The Borderline Kitty sits on a bed draped in a white bedsheet,  covering her yawn politely with one hand.
"This is sex, not your doctors residency."

5. "The Pillow-Talking Diagnostician":


It's incredible how many self-proclaimed intimacy experts emerge when you're a disabled woman seeking romantic connection. Complete strangers become eager advisors, offering their unsolicited dos and don'ts of disabled intimacy and the focus is ENTIRELY on your body…or their general perception of your body and it’s capabilities!

While communication is essential in redefining intimacy after a disability, relying on well-meaning advice from those who've never rolled in your wheels leaves you feeling patronised and marginalised. If I didn’t ask, and all you’re going to do is regurgitate a generic sex-help book on me, just recommend the book and move on to…ME! Because it’s me you’re gonna be getting intimate with. Not Fig. 3 on page 120.
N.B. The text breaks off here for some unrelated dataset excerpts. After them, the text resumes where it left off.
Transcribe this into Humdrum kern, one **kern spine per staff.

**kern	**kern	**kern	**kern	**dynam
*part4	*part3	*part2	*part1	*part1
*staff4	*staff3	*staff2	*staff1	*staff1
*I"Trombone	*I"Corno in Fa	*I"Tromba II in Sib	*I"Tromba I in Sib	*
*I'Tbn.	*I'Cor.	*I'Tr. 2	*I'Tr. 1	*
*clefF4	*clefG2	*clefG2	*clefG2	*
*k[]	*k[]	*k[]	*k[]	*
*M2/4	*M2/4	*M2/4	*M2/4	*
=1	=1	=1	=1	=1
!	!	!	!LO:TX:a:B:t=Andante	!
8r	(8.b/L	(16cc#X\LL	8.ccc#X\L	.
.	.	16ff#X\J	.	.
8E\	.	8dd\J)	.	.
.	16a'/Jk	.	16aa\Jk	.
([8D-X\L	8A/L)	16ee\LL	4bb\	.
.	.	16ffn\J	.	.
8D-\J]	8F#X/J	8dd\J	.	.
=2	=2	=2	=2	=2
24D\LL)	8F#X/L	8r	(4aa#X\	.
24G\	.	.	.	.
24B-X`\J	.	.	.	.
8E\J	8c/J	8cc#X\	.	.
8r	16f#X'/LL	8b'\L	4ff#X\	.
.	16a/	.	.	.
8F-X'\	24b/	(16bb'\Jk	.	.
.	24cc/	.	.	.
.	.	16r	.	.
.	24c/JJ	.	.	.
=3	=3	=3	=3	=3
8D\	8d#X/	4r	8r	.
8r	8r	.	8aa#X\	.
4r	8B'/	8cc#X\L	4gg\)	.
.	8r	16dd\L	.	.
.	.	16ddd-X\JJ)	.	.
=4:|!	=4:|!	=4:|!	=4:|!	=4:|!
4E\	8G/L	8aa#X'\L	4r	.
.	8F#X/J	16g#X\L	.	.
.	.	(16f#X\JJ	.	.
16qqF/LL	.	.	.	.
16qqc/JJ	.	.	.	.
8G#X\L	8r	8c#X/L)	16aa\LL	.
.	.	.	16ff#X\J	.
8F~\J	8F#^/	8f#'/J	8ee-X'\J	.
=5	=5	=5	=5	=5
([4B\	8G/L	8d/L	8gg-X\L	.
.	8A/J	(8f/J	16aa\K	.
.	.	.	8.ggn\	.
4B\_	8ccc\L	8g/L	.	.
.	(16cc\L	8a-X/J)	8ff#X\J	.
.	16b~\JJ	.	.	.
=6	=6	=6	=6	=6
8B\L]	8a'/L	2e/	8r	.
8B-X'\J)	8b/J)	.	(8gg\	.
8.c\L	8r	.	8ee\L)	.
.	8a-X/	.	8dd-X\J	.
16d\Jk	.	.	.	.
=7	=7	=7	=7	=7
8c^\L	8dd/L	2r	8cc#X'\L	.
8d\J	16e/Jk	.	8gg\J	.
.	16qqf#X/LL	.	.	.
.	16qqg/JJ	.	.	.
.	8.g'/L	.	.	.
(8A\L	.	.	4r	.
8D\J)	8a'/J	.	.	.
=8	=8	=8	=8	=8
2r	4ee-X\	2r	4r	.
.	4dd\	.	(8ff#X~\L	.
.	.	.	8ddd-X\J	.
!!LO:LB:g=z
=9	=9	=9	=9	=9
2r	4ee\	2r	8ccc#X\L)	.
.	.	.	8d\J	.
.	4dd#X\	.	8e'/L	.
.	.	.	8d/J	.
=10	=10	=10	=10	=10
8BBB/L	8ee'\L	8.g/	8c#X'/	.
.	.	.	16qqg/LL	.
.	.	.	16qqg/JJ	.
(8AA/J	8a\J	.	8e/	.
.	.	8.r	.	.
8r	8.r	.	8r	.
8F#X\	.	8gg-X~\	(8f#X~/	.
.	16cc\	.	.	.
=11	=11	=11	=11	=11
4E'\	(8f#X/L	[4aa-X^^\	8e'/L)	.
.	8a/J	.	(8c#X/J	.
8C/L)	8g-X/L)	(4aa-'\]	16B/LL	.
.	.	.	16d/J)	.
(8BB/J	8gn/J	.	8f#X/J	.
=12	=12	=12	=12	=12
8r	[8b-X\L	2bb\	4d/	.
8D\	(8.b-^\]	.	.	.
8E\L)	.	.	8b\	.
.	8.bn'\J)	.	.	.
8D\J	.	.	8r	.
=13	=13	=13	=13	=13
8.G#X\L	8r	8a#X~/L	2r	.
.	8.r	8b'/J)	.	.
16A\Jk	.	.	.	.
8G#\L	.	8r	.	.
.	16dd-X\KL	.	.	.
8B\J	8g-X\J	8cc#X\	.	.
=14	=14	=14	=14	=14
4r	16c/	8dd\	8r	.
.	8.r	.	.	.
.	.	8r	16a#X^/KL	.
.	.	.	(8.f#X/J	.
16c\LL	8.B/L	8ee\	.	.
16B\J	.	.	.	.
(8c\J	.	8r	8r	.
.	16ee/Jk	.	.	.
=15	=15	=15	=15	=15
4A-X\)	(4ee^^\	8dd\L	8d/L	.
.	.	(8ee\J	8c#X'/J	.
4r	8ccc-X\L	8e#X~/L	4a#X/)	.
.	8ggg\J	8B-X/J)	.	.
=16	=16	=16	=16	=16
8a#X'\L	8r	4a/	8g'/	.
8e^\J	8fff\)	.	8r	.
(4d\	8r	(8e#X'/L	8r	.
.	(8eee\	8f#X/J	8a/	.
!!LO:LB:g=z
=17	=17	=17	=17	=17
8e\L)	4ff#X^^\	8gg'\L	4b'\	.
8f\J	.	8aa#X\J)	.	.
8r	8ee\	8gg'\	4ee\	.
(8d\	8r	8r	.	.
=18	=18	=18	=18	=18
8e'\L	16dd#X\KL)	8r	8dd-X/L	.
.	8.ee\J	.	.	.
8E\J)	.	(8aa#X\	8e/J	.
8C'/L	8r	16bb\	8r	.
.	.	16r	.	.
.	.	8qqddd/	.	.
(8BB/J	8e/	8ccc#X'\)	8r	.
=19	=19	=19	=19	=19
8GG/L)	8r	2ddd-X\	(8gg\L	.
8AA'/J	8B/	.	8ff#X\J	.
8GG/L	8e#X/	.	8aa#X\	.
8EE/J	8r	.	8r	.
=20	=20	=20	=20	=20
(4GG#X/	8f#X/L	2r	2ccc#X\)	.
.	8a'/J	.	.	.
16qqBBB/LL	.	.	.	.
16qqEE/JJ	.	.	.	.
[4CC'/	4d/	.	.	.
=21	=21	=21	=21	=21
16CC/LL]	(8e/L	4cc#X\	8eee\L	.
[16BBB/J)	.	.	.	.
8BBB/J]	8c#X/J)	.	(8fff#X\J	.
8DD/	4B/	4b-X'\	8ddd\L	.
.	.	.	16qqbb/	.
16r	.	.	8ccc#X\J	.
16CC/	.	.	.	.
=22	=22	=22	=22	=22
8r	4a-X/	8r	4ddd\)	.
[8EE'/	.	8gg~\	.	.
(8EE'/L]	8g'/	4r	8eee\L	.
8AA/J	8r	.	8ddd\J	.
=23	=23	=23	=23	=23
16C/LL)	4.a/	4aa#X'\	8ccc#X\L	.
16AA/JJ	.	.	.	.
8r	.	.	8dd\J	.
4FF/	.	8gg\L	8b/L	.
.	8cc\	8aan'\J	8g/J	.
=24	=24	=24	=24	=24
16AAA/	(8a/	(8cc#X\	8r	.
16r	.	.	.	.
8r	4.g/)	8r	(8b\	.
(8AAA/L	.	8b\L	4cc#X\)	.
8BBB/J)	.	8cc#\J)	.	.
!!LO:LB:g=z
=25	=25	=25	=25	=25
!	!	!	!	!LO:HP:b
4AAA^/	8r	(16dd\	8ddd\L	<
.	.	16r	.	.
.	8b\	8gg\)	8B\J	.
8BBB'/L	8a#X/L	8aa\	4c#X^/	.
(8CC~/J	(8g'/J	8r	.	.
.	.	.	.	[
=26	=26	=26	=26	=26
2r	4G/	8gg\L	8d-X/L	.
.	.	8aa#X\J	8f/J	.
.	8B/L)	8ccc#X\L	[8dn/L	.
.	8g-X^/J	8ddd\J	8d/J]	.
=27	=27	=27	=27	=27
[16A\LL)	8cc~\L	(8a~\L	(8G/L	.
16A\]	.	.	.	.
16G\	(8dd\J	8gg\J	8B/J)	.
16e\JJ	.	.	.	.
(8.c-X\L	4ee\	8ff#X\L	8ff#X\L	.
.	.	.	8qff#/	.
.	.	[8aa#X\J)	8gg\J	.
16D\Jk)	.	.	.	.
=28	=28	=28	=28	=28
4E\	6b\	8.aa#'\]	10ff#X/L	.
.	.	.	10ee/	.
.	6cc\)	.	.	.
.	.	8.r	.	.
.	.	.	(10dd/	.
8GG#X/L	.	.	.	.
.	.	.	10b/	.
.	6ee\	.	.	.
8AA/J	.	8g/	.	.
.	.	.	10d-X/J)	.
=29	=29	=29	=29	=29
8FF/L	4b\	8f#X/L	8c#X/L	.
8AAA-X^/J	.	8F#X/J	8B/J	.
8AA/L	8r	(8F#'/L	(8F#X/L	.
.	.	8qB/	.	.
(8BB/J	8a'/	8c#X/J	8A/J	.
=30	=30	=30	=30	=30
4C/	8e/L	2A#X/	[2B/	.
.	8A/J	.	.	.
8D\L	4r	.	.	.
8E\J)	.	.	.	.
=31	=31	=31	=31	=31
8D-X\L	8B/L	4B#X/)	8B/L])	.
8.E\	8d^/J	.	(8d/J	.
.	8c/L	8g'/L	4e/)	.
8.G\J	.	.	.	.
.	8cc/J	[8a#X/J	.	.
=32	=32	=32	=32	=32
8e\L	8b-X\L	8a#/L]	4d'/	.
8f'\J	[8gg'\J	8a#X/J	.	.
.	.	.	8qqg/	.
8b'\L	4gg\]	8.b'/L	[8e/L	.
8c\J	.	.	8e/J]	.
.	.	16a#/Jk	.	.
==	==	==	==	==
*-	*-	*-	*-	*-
It's weird that rediscovering my sexual intimacy as a disabled woman has revealed the intense private passions of many potential partners to become a psychotherapist, physiotherapist, or a diagnostician… none of which I tend to think about during or in the run-up-to sex. Why didn’t you put that in the bio, dude? Imagine being face-down, biting the pillow and, suddenly, your lover begins robotically listing the intricate anatomy of the spinal column. If it’s you’re thing…can’t deny, I’m curious. But it’s absolutely not mine. Maybe afterwards while we awkwardly decide who’s going to call the taxi, or if I’m gonna stay for breakfast (BTW: I never do. I gladly escort myself out. I have a cat and an obsession with my own bed.)


 

Witty banter aside, I have a genuine desire for inclusivity and understanding. Disabled women are not defined by their disabilities but by resilience, humour, and the full capacity to find sex and love in unexpected places, in unexpected ways. You know? Positive adult-human traits...that every adult-human has the aptitude for (but seem to spontaneously forget when interacting with a hot-crip they want to get to know intimately)! Please, feel free to engage in those qualities, and get friendly with me.